6

I'm trying to convert this line of matlab in C++: rp = randperm(p);

Following the randperm documentation:

randperm uses the same random number generator as rand

And in rand page:

rand returns a single uniformly distributed random number

So rand follows an uniform distribution. My C++ code is based on:

std::random_device rd;
std::mt19937 g(rd());
std::shuffle(... , ... ,g);

My question is: the code above follows an uniform distribution? If not, how to do so?

justHelloWorld
  • 6,478
  • 8
  • 58
  • 138
  • [`std::uniform_int_distribution`](http://en.cppreference.com/w/cpp/numeric/random/uniform_int_distribution#Example) – BoBTFish Jul 14 '16 at 07:28
  • At least `std::mt19937` should be uniform, [if you trust the original authors' paper title](https://dx.doi.org/10.1145%2F272991.272995). And `std::random_device` is just used to seed the Mersenne Twister, so it does not really have to be uniform in any way. – mindriot Jul 14 '16 at 07:43
  • @mindriot thanks for your answer. Than what is the difference compared with `std::uniform_int_distribution` described above? – justHelloWorld Jul 14 '16 at 07:45
  • 3
    `mt19937` is a random number _engine_, it produces "raw" random numbers (32-bit or 64-bit), and those should be as uniform as possible. `uniform_int_distribution` turns that random input into something matching a _particular_ distribution (e.g. uniform over {1, …, 6}). – mindriot Jul 14 '16 at 07:47
  • `shuffle` constructs own distribution inside, it just need a source of randomness: engine. `mt19937` is the best one in standard library. – Revolver_Ocelot Jul 14 '16 at 07:57
  • @Revolver_Ocelot If you use a biased generator to feed `shuffle`, would `shuffle` not also produce different permutations with different probabilities? If not, how does it construct uniform permutation probabilities when it does not know the characteristics of the generator?
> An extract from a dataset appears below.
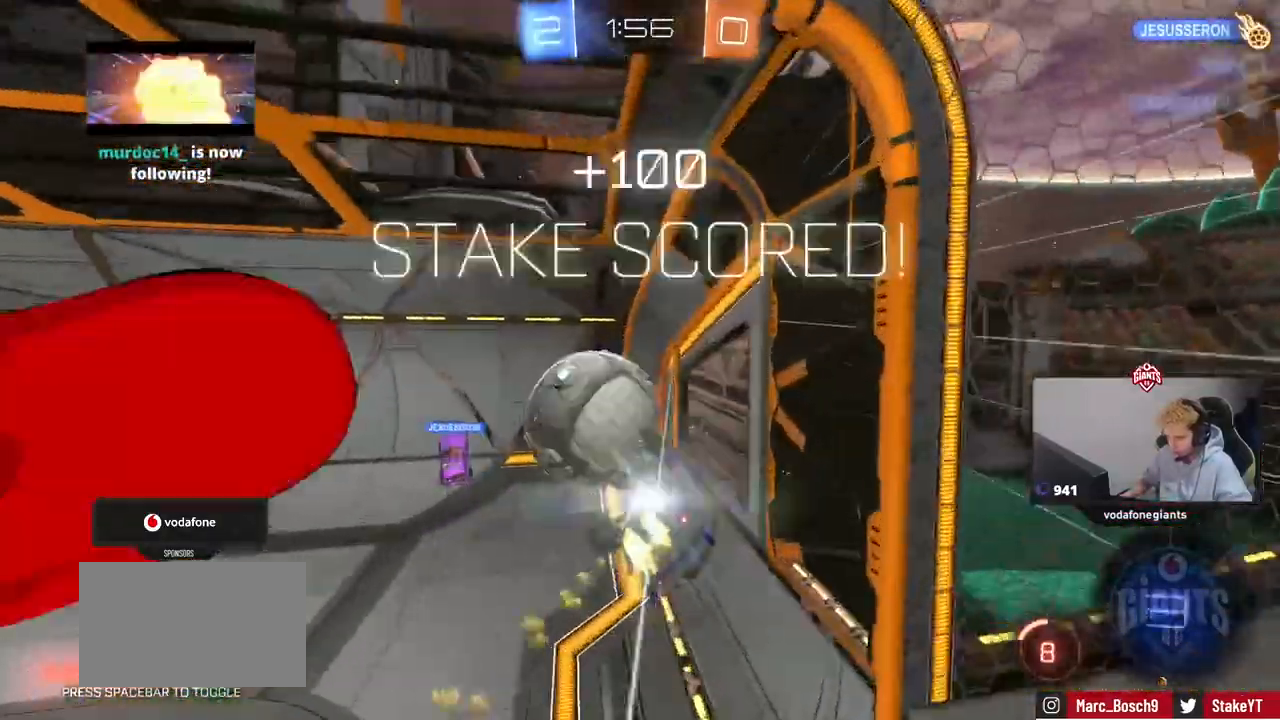
{"keys": [], "mouse": [], "mouse_move": "still", "events": [[150, "d", "up"], [150, "mouse_left", "up"], [150, "shift", "up"], [150, "space", "down"], [234, "space", "up"], [284, "tab", "down"], [434, "tab", "up"]]}
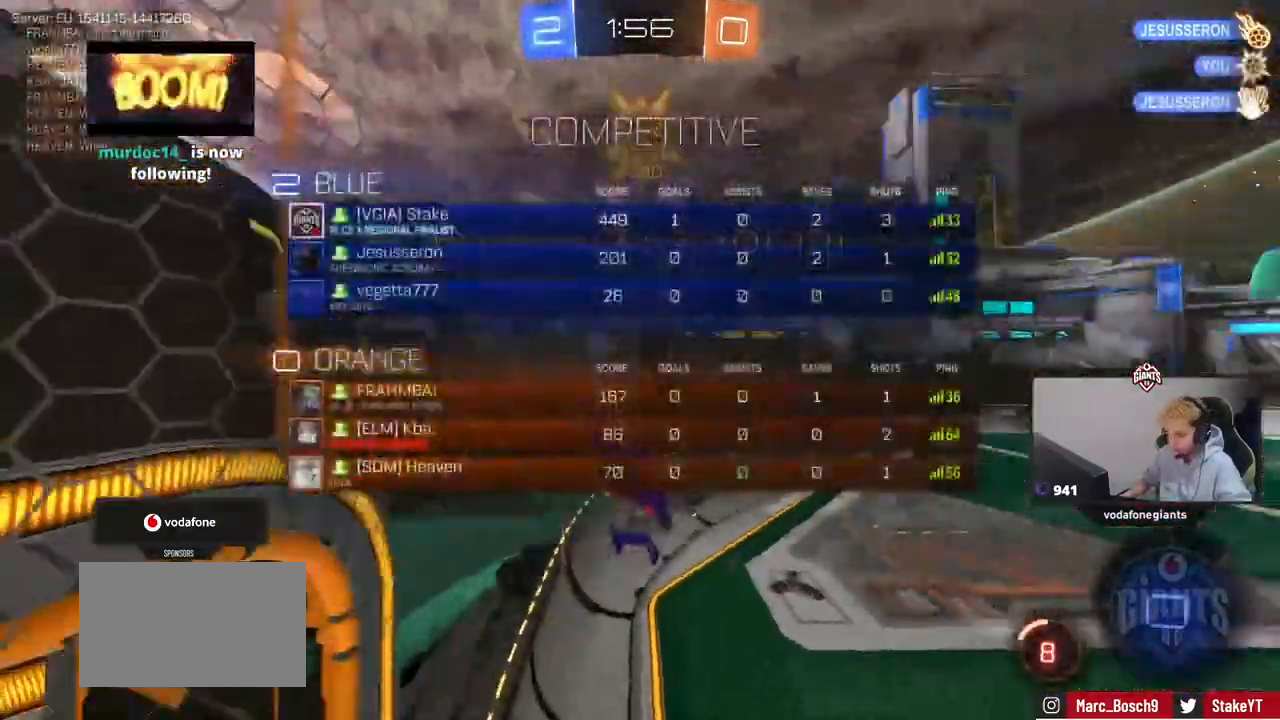
{"keys": ["d", "s", "shift"], "mouse": [], "mouse_move": "up-left", "events": [[16, "d", "down"], [117, "shift", "down"], [217, "s", "down"]]}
Ergo, the generator must be uniform, right? – mindriot Jul 14 '16 at 08:03
  • @mindriot distribution is needed to adapt raw 32/64 random bit generator output to arbitrary range without loss of uniformity (for example modulo operator is not suited for this). So yes, non-uniform generators translates into non-uniform distribution, because distributions are just user-friendly adapter, they are not magical. Although there are techniques which allows you to get uniform chances for all permutations even for biased generators, I doubt that they are actually used in practical shuffle implementations. – Revolver_Ocelot Jul 14 '16 at 08:19

1 Answers1

15

The different classes from the C++ random number library roughly work as follows:

  • std::random_device is a uniformly-distributed random number generator that may access a hardware device in your system, or something like /dev/random on Linux. It is usually just used to seed a pseudo-random generator, since the underlying device wil usually run out of entropy quickly.
  • std::mt19937 is a fast pseudo-random number generator using the Mersenne Twister engine which, according to the original authors' paper title, is also uniform. This generates fully random 32-bit or 64-bit unsigned integers. Since std::random_device is only used to seed this generator, it does not have to be uniform itself (e.g., you often seed the generator using a current time stamp, which is definitely not uniformly distributed).
  • Typically, you use a generator such as std::mt19937 to feed a particular distribution, e.g. a std::uniform_int_distribution or std::normal_distribution which then take the desired distribution shape.
  • std::shuffle, according to the documentation,

    Reorders the elements in the given range [first, last) such that each possible permutation of those elements has equal probability of appearance.

In your code example, you use the std::mt19937 PRNG to feed std::shuffle. So, std::mt19937 is uniform, and std::shuffle should also behave uniformly. So, everything is as uniform as it can be.

mindriot
  • 5,413
  • 1
  • 25
  • 34